I’ve encountered several problems with pinned memory in Win7.
If I allocate a lot of pinned memory, 950 Mb for example, then CUDA contexts can not be created (cuCtxCreate returns “out of memory”). My application becomes unstable after that.
If I allocate more than 470Mb of pinned memory, then the computations becomes slightly slower. If the amount of used pinned memory is more than 512 Mb, slowdown is up to two times. This only happens if I use two CUDA contexts in two CPU threads simultaneously. If I only use one context there is no slowdown. There are no CPU or GPU memory reallocations during computation, so context switching process must be taking very long.

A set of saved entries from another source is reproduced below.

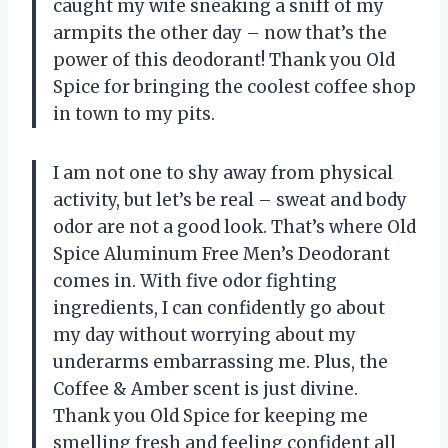
caught my wife sneaking a sniff of my
armpits the other day – now that’s the
power of this deodorant! Thank you Old
Spice for bringing the coolest coffee shop
in town to my pits.
I am not one to shy away from physical
activity, but let’s be real – sweat and body
odor are not a good look. That’s where Old
Spice Aluminum Free Men’s Deodorant
comes in. With five odor fighting
ingredients, I can confidently go about
my day without worrying about my
underarms embarrassing me. Plus, the
Coffee & Amber scent is just divine.
Thank you Old Spice for keeping me
smelling fresh and feeling confident all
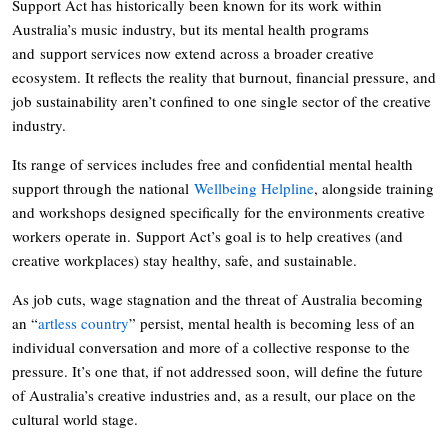
Support Act has historically been known for its work within
Australia’s music industry, but its mental health programs
and support services now extend across a broader creative
ecosystem. It reflects the reality that burnout, financial pressure, and
job sustainability aren’t confined to one single sector of the creative
industry.
Its range of services includes free and confidential mental health
support through the national
Wellbeing Helpline
, alongside training
and workshops designed specifically for the environments creative
workers operate in. Support Act’s goal is to help creatives (and
creative workplaces) stay healthy, safe, and sustainable.
As job cuts, wage stagnation and the threat of Australia becoming
an “
artless country
” persist, mental health is becoming less of an
individual conversation and more of a collective response to the
pressure. It’s one that, if not addressed soon, will define the future
of Australia’s creative industries and, as a result, our place on the
cultural world stage.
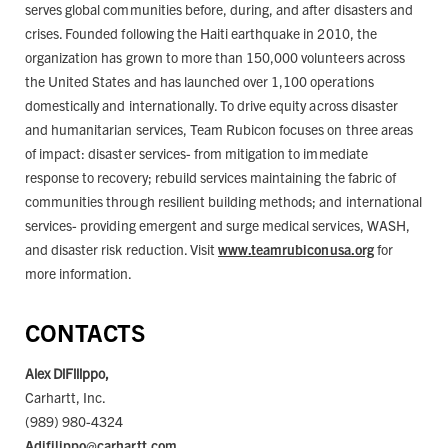
serves global communities before, during, and after disasters and
crises. Founded following the Haiti earthquake in 2010, the
organization has grown to more than 150,000 volunteers across
the United States and has launched over 1,100 operations
domestically and internationally. To drive equity across disaster
and humanitarian services, Team Rubicon focuses on three areas
of impact: disaster services- from mitigation to immediate
response to recovery; rebuild services maintaining the fabric of
communities through resilient building methods; and international
services- providing emergent and surge medical services, WASH,
and disaster risk reduction. Visit
www.teamrubiconusa.org
for
more information.
CONTACTS
Alex DiFilippo,
Carhartt, Inc.
(989) 980-4324
Adifilippo@carhartt.com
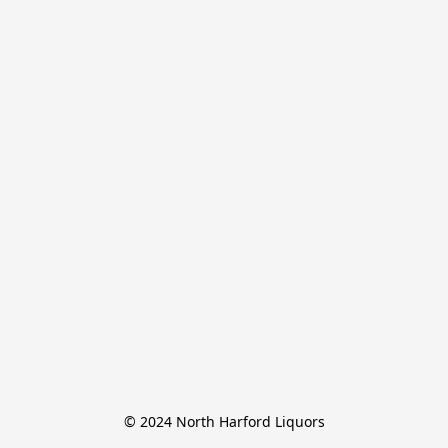
© 2024 North Harford Liquors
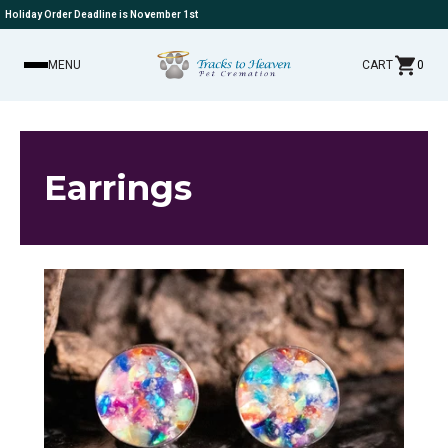
Holiday Order Deadline is November 1st
MENU
CART
0
Earrings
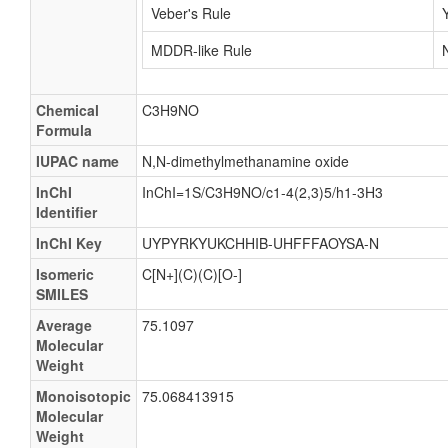
Veber's Rule
MDDR-like Rule
Chemical
C3H9NO
Formula
IUPAC name
N,N-dimethylmethanamine oxide
InChI
InChI=1S/C3H9NO/c1-4(2,3)5/h1-3H3
Identifier
InChI Key
UYPYRKYUKCHHIB-UHFFFAOYSA-N
Isomeric
C[N+](C)(C)[O-]
SMILES
Average
75.1097
Molecular
Weight
Monoisotopic
75.068413915
Molecular
Weight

cuMemHostAlloc (even 512kb) sometimes takes 100-200 milliseconds after I have already allocated more than 512 Mb of pinned memory. If I do 20-30 allocations then the application just hangs for several seconds.
All these problems lower practical limit for using pinned memory to 400 Mb, which is very small amount for video-processing applications that I develop. For instance, when processing HD video every frame takes 24 megabytes, I need to keep 10 or more of them in pinned memory simultaneously.
Is there any workaround for these? In some configurations using pinned memory brings significant performance improvement, but given the instability it may introduce, I will have to disable its usage unless the described problems are solved.